We just ran into a funny problem here, using a “tried and true” technique in SQL Server to concatenate strings. I use the quotes advisedly. This technique is often suggested on blogs and sites such as Stack Overflow, but we found out (by painful experience) that it is not to be relied on.
Update, 9 Mar 2016: Bruce Gordon from Webucator has turned this into a great little 5 minute video. Thanks Bruce! I don’t know anything much about Webucator, but they are doing some good stuff with creating well-attributed videos about blog posts such as this one and apparently they do SQL Server training.
The problem
So, given the following setup:
CREATE TABLE BadConcat (
BadConcatID INT NOT NULL,
Description NVARCHAR(100) NOT NULL,
SortIndex INT NOT NULL
CONSTRAINT PK_BadConcat PRIMARY KEY CLUSTERED (BadConcatID)
)
GO
INSERT BadConcat
SELECT 1, 'First Item', 1 union all
SELECT 2, 'Second Item', 2 union all
SELECT 3, 'Third Item', 3
GO
We need to concatenate those Descriptions. I have avoided fine tuning such as dropping the final comma or handling NULLs for the purpose of this example. This example shows one of the most commonly given answers to the problem:
DECLARE @Summary NVARCHAR(100) = ''
SELECT @Summary = @Summary + ec.Description + ', '
FROM BadConcat ec
ORDER BY ec.SortIndex
PRINT @Summary
And we get the following:
First Item, Second Item, Third Item,
And that works fine. However, if we want to include a WHERE
clause, even if that clause still selects everything, then we suddenly get something weird:
SET @Summary = ''
SELECT @Summary = @Summary + ec.Description + ', '
FROM BadConcat ec
WHERE ec.BadConcatID in (1,2,3)
ORDER BY ec.SortIndex
PRINT @Summary
Now we get the following:
Third Item,
What? What has SQL Server done? What’s happened to the first two items?
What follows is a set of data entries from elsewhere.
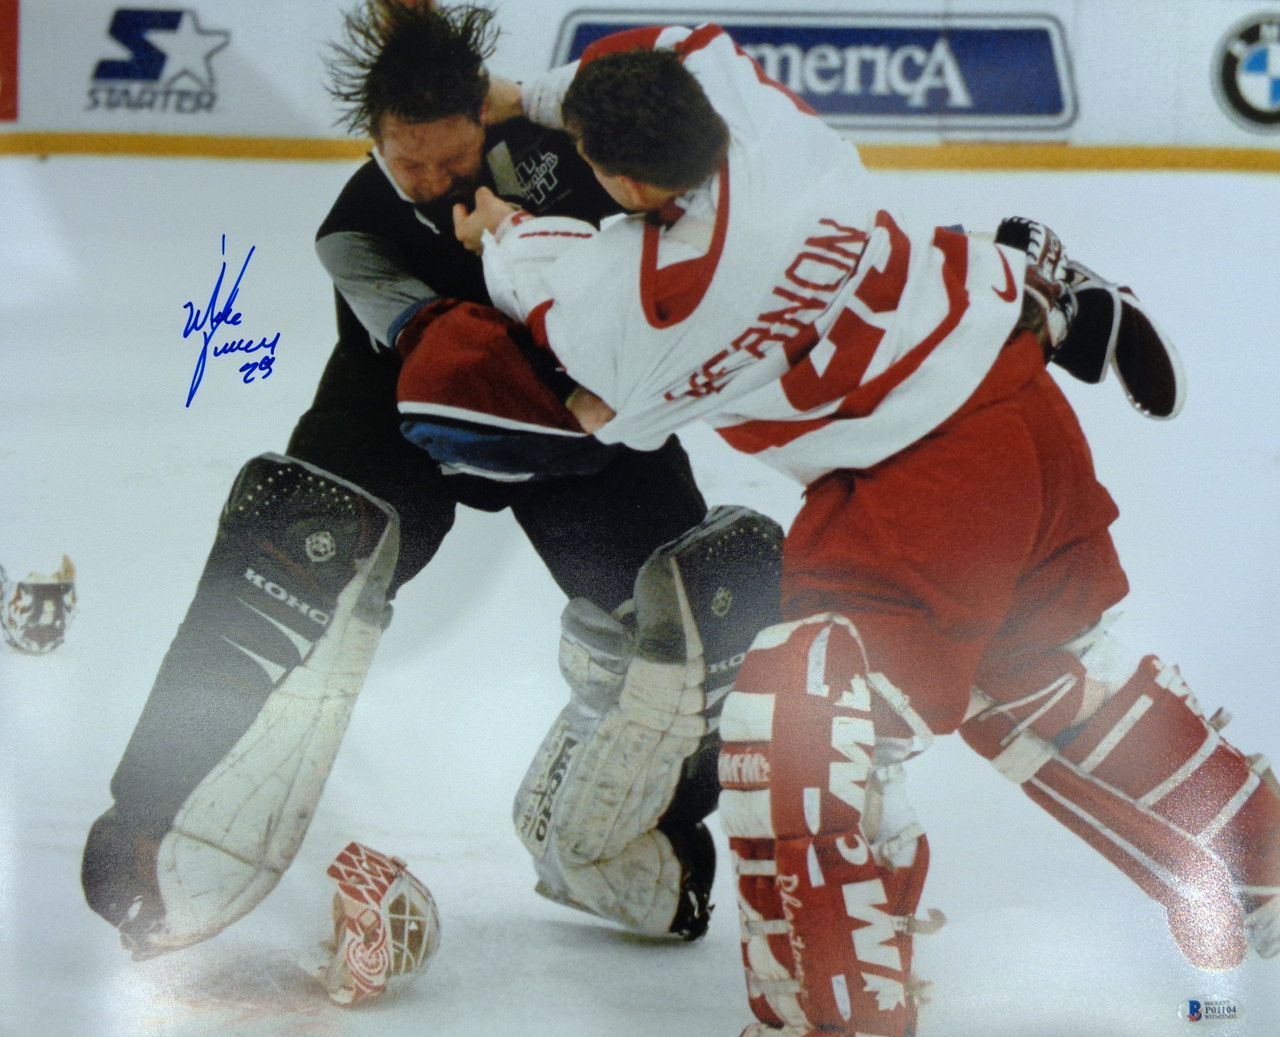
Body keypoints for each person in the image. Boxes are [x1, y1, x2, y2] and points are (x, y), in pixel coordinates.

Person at [453, 24, 1279, 1037]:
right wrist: (516, 92)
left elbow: (601, 404)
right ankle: (1254, 858)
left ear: (623, 184)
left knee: (800, 711)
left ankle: (829, 1016)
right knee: (1035, 676)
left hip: (921, 481)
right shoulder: (748, 110)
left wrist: (496, 229)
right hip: (1006, 387)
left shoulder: (644, 305)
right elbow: (667, 48)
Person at [79, 1, 767, 963]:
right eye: (413, 167)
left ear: (484, 120)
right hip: (410, 404)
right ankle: (149, 812)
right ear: (374, 143)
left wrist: (614, 376)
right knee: (289, 539)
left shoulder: (574, 158)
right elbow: (448, 363)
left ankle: (667, 842)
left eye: (457, 161)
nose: (440, 186)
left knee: (695, 600)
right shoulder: (354, 232)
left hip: (579, 411)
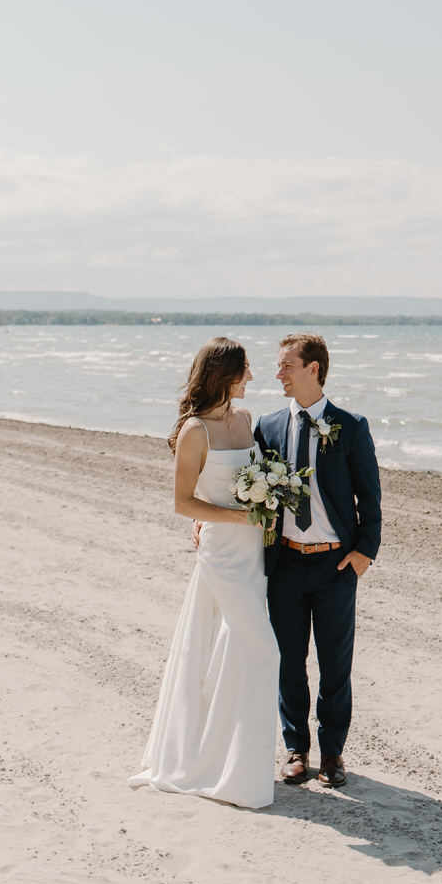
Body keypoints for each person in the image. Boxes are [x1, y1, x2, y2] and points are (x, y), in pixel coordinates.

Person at [129, 337, 280, 809]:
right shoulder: (195, 430)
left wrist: (266, 505)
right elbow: (183, 502)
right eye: (245, 371)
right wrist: (241, 517)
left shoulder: (246, 419)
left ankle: (232, 759)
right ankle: (222, 767)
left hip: (254, 553)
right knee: (263, 648)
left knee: (232, 653)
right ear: (225, 375)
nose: (252, 379)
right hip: (222, 553)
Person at [254, 332, 382, 789]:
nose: (279, 373)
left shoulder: (351, 425)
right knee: (288, 660)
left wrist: (365, 552)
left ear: (314, 369)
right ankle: (295, 749)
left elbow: (369, 495)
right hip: (285, 564)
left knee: (334, 665)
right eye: (280, 365)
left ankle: (332, 754)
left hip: (335, 566)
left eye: (287, 365)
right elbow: (252, 493)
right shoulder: (267, 427)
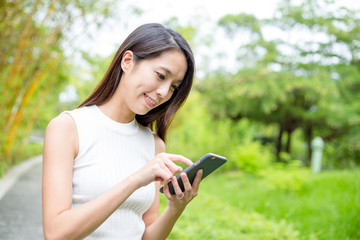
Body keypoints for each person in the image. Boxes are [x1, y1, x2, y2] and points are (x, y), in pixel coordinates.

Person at [42, 23, 203, 239]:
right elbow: (55, 233)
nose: (164, 92)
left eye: (174, 87)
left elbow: (145, 235)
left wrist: (175, 209)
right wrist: (136, 179)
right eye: (160, 76)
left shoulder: (154, 144)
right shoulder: (68, 127)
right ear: (127, 61)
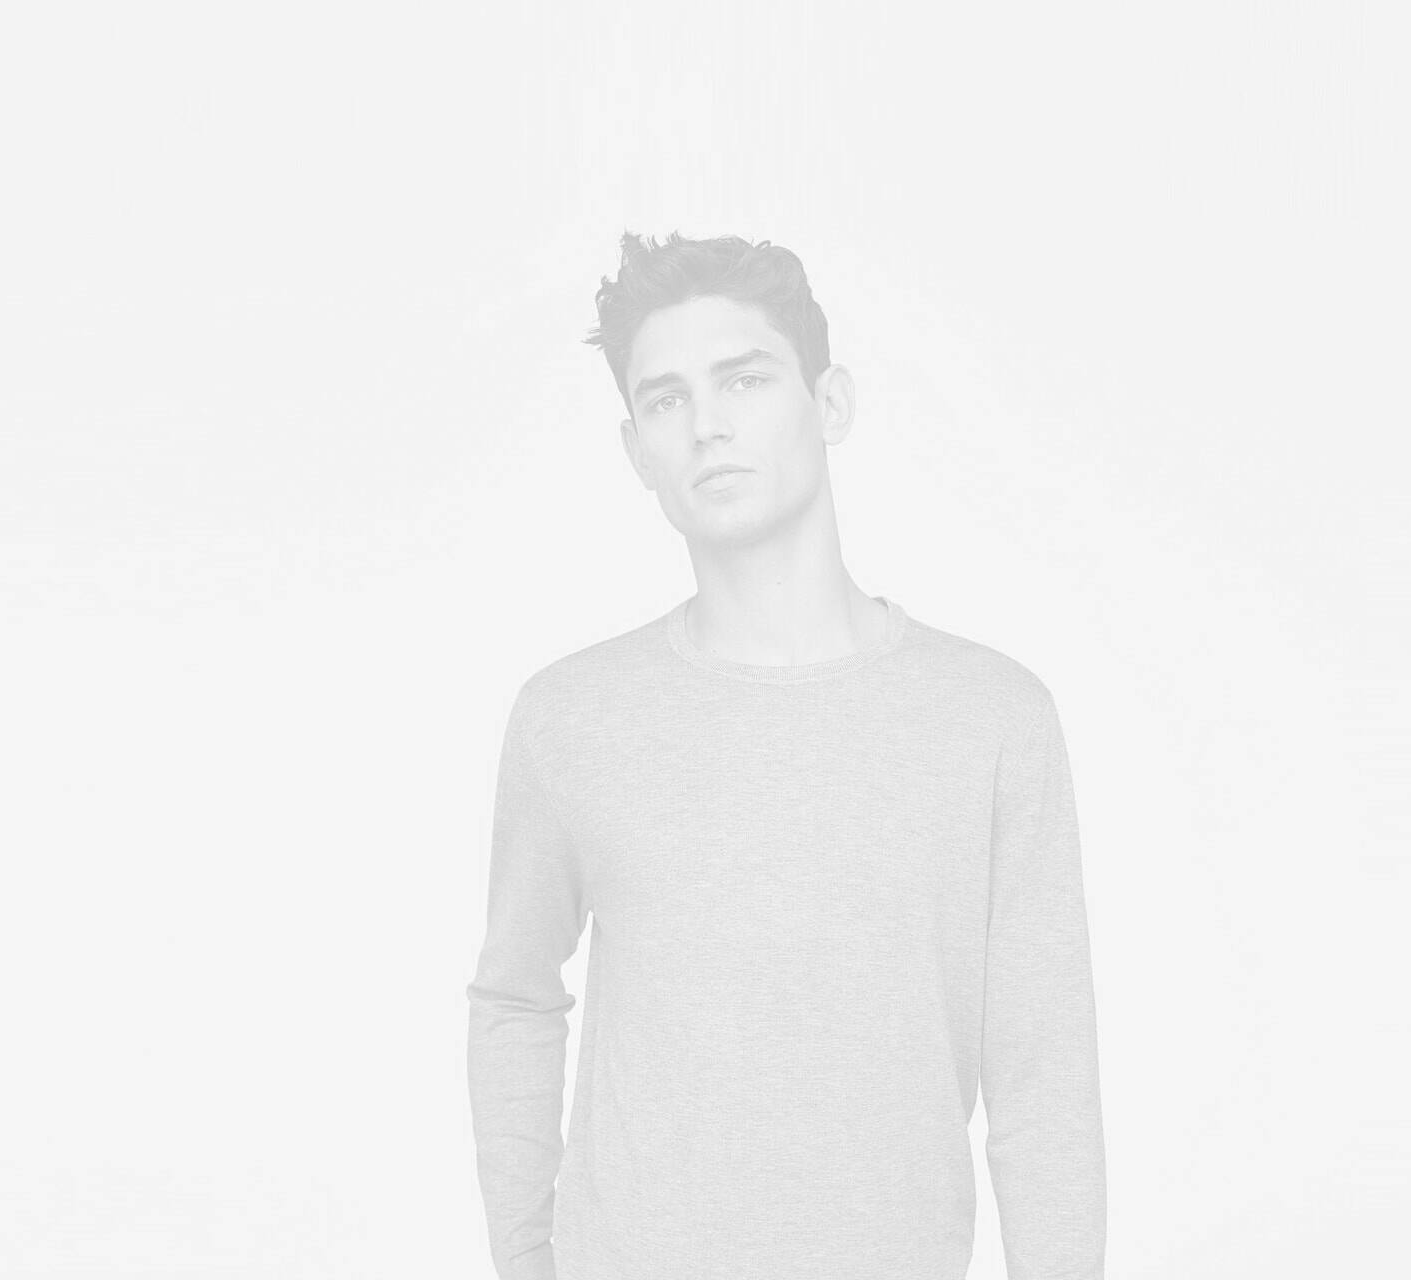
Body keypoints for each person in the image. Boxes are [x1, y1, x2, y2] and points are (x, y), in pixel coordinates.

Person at [466, 230, 1107, 1280]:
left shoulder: (991, 719)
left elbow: (1044, 1081)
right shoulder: (570, 719)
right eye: (666, 399)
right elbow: (515, 998)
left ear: (830, 402)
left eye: (745, 379)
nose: (707, 425)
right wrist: (527, 1263)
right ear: (637, 452)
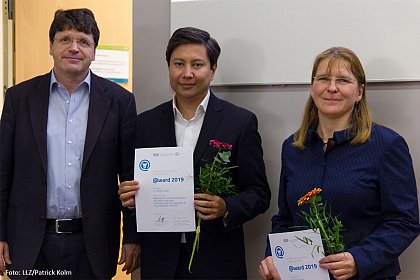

You’ll probably do what we did, which is to go through and make sure that you are selecting everything properly, which we are, and eventually come to the conclusion that “there must be a bug in SQL Server”.
The answer
It turns out that this iterative concatenation is unsupported functionality. Microsoft Knowledge Base article 287515 states:
You may encounter unexpected results when you apply any operators or expressions to the ORDER BY clause of aggregate concatenation queries.
Now, at first glance that does not directly apply. But we can extrapolate from that, as Microsoft developer support have done, in response to a bug report on SQL Server, to learn that:
The variable assignment with SELECT statement is a proprietary syntax (T-SQL only) where the behavior is undefined or plan dependent if multiple rows are produced
And again, in response to another bug report:
Using assignment operations (concatenation in this example) in queries with ORDER BY clause has undefined behavior. This can change from release to release or even within a particular server version due to changes in the query plan. You cannot rely on this behavior even if there are workarounds.
Some alternative solutions are given, also, in that second report:
The ONLY guaranteed mechanism are the following:
1. Use cursor to loop through the rows in specific order and concatenate the values
2. Use for xml query with ORDER BY to generate the concatenated values
3. Use CLR aggregate (this will not work with ORDER BY clause)
And the article “Concatenating Row Values in Transact-SQL” by Anith Sen goes through some of those solutions in detail. Sadly, none of them are as clean or as easy to understand as that original example.
Another example is given on Stack Overflow, which details how to safely use XML PATH
to concatenate, without breaking on the XML special characters &, < and >. Applying that example into my problem code given above, we should use the following:
SELECT @Summary = (
SELECT ec.Description + ', '
FROM BadConcat ec
WHERE ec.BadConcatID in (1,2,3)
ORDER BY ec.SortIndex
FOR XML PATH(''), TYPE
).value('.','varchar(max)')
PRINT @Summary
Voilà.
First Item, Second Item, Third Item,